18 décembre 2008
Le président affirme que préserver la sécurité des États-Unis a été son souci prioritaire.

En 2001, les États-Unis ont été l'objet d'une attaque de la part de terroristes étrangers qui ne ressemblait en rien aux menaces auxquelles ce pays avait dû faire face dans le passé, a déclaré le président Bush lors d'un discours prononcé le 17 décembre, à l'École de hautes études militaires de l'armée de terre, en Pennsylvanie.

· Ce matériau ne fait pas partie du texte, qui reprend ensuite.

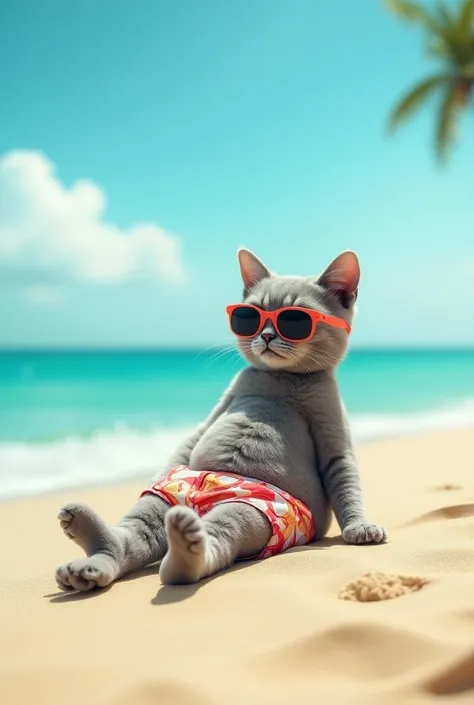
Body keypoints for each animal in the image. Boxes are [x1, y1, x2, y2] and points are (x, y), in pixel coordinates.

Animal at [55, 250, 386, 592]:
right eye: (252, 315)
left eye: (295, 319)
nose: (267, 335)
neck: (281, 379)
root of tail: (196, 505)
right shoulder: (220, 406)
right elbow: (190, 439)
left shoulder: (330, 423)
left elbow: (344, 477)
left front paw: (359, 526)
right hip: (168, 493)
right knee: (134, 535)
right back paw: (90, 557)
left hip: (259, 511)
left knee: (217, 537)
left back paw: (183, 554)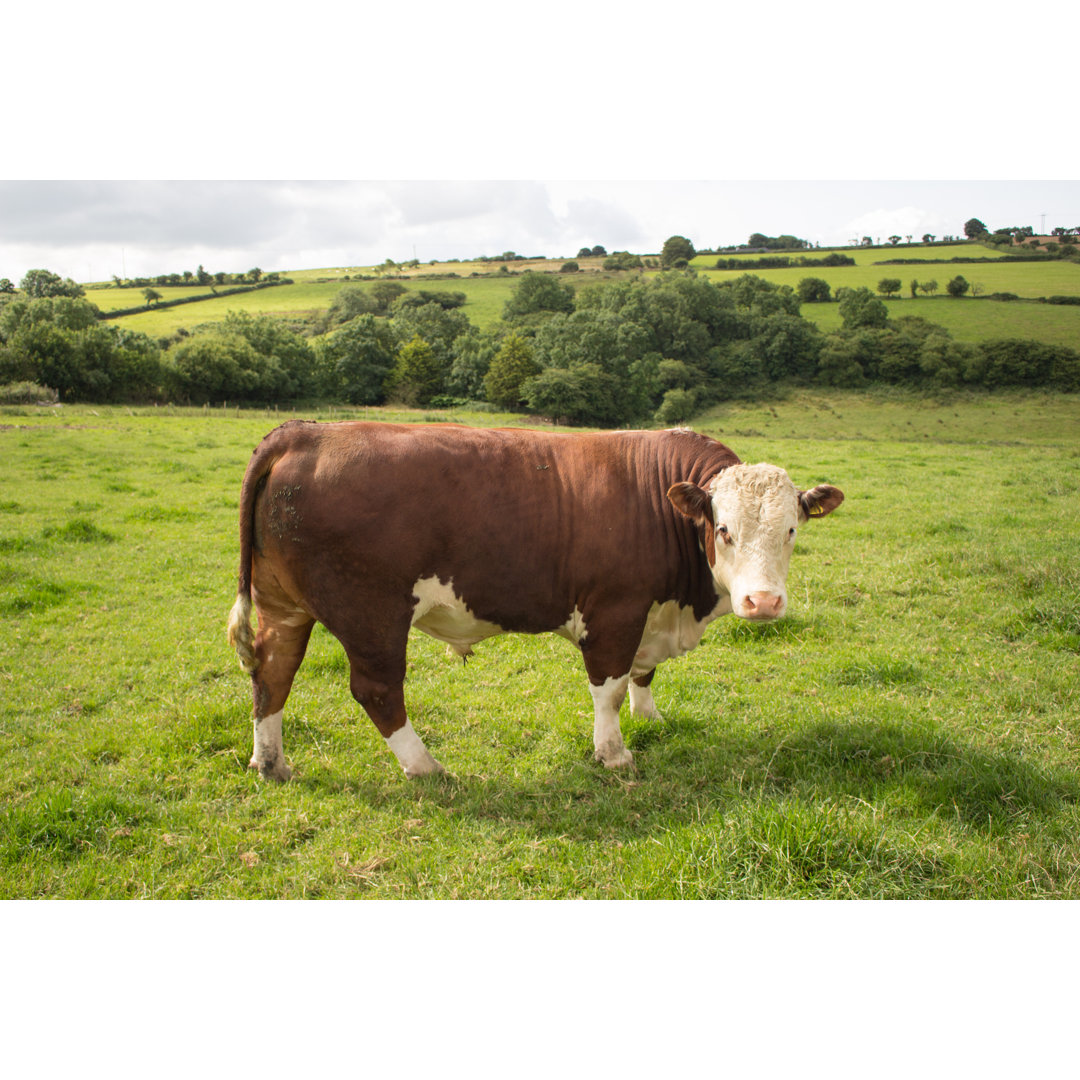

Les attaques du 11 septembre 2001 avaient fait suite à plusieurs autres, notamment les attentats à la bombe, en 1993, contre ce même World Trade Center et, en 1998, contre deux ambassades des États-Unis en Afrique, et l'attentat suicide, en 2000, contre le bâtiment de guerre USS Cole, au Yémen.
« Pendant des années, notre pays a considéré ces attaques comme des incidents isolés, et nous y avons riposté par des mesures limitées. Cela a changé le 11 septembre 2001 », a dit M. Bush.
Les États-Unis ont alors entrepris « une campagne résolue et de grande envergure » pour combattre le terrorisme international et améliorer la sécurité de la patrie, a dit M. Bush. Beaucoup d'Américains craignaient une attaque directe sur le territoire américain, comme cela avait été le cas au début de la Seconde Guerre mondiale, quand la marine de guerre du Japon avait attaqué une base navale américaine à Pearl Harbour, dans l'État d'Hawaï.
« Pour protéger le peuple américain, nous avons réaménagé notre stratégie, de manière fondamentale, autour de trois principes essentiels », a précisé le chef de l'exécutif.
Premièrement, les États-Unis ont reconnu le fait que leurs mesures de sécurité et leurs compétences dans le domaine du renseignement étaient inadéquates face à la nouvelle menace, a dit M. Bush. Son gouvernement a entrepris des efforts de réorganisation de l'administration fédérale, les plus importants depuis la fin de la guerre froide, et entamé des réformes majeures des services de renseignement.
Deuxièmement, a dit M. Bush, les États-Unis sont devenus conscients du fait qu'ils ne pouvaient pas se permettre d'attendre que les terroristes attaquent de nouveau pour les combattre. Une campagne globale a été alors mise au point et lancée pour lutter contre les terroristes individuels et les groupes terroristes à l'étranger, démanteler leurs réseaux, assécher leurs sources de financement et traduire en justice leurs commandants.
Et troisièmement, les États-Unis se sont rendu compte que la lutte contre le terrorisme implique plus qu'une bataille armée ; elle comprend également un combat idéologique, a dit le président Bush. « Et pour remporter ce combat, nous devons contrer l'idéologie de haine des terroristes par une vision fondée sur la liberté et la justice et qui offre de l'espoir », a-t-il ajouté.
M. Bush a dit qu'on voyait la preuve de l'efficacité des efforts des États-Unis et de leurs alliés dans la situation actuelle où les terroristes se font chasser de leurs sanctuaires, leur financement est bloqué et leurs réseaux, perturbés.
Le président Bush a également dit que les États-Unis ont intensifié leurs efforts pour éliminer les conditions qui produisent le désespoir et contribuent souvent à une réaction de rage et de radicalisme, qui, à leur tour, peuvent nourrir le terrorisme.
« Nous laisserons, à la fin de notre mandat, une coalition solide de plus de 90 pays, soit près de la moitié du monde, engagée à lutter contre le terrorisme, à partager l'information et les renseignements et à assurer la protection de nos citoyens », a dit M. Bush.
Le discours présidentiel du 17 décembre entrait dans le cadre d'allocutions présentées par M. Bush pour expliquer les décisions qu'il a prises au cours de son mandat. M. Bush quittera la Maison Blanche le 20 janvier 2009 quand le président élu Barack Obama prendra ses fonctions.